The quicker you are able to deal with the blood stain, the better. Fresh blood is fairly easy to remove – and by “fresh” blood we mean a garment or fabric that has had blood on it for less than about 10-15 minutes or so. But if the garment has not been exposed to heat (setting the stain), these steps may even remove dried blood.
Turn the fabric so the stain is face-down. In this position, water can work at the stain from the back, pushing it outward and off the fabric. Rinsing in this position is more effective than running the water directly onto the stain. You may need to turn clothing inside out to achieve this.
Flush the stain liberally with cold water. Even an old stain typically hasn’t worked its way into the fabric completely, so start by removing the loosely attached surface portions. Run cold water over the back of the fabric, so it pushes through the stain. Hold the fabric in the running water for several minutes, and the stain should be at least slightly smaller. Never wash a blood stain in warm or hot water, which may cause it to bond permanently to the fibers of the fabric.
Turn the fabric over, or pull it right side out, so the stain is face up. Start blotting the stain with a solution of Charlie’s Laundry Liquid mixed with some water. If bloodstain is dried or stubborn, try a small quantity of diluted ammonia or hydrogen peroxide, or if bleaching is a concern, white vinegar.

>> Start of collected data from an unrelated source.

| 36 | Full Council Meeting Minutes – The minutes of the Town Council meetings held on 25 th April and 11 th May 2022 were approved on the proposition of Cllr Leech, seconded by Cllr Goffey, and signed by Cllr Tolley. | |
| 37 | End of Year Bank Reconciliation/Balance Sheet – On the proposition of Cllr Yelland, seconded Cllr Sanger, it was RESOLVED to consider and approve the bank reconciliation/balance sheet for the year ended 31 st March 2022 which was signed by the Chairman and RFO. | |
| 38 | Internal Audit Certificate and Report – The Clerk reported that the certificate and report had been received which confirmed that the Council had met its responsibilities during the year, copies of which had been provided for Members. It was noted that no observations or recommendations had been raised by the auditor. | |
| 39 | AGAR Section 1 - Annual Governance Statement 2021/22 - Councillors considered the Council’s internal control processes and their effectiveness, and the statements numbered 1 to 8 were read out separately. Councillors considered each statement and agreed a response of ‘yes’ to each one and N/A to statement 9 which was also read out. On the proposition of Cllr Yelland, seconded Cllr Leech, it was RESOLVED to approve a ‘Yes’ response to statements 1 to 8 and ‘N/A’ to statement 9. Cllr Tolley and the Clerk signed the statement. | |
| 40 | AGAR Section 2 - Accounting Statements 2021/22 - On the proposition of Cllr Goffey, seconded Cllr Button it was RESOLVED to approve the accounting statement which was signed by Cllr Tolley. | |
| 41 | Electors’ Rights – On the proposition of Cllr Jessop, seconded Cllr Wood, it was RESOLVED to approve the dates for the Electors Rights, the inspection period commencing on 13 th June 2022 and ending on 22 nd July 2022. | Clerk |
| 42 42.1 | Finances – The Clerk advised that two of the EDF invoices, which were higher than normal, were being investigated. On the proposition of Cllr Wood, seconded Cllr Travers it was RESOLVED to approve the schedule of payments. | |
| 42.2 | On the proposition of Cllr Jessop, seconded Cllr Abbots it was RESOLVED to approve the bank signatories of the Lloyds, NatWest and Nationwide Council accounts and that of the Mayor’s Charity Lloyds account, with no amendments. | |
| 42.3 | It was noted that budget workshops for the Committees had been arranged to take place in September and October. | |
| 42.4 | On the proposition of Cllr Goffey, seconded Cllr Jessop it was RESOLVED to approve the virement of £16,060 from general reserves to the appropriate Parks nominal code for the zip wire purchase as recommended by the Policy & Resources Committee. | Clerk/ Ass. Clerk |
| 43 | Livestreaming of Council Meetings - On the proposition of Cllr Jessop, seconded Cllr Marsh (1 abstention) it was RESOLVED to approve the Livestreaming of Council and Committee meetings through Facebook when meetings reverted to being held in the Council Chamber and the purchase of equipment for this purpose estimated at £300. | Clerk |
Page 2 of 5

If you are unable to launder the garment immediately, leave it to soak in a pan full of only cold water. There is no need to use any other detergents or laundry additives when soaking. Cold water will prevent the stain from setting in until you are able to launder it. You can leave the stain in water for 10-12 hours, but not much longer.
Wash the garment on the setting you usually would using cool water, and using Charlie’s Powdered or Liquid Detergent. Always check the instructions on the garment’s care label; dry clean only items need to be professionally cleaned soon after addressing the stain.
Let the item hang dry. Do not dry it in the dryer. When an item is wet, it will fool you into looking as if the stain has completely disappeared.
Hope your summer is less accident-prone!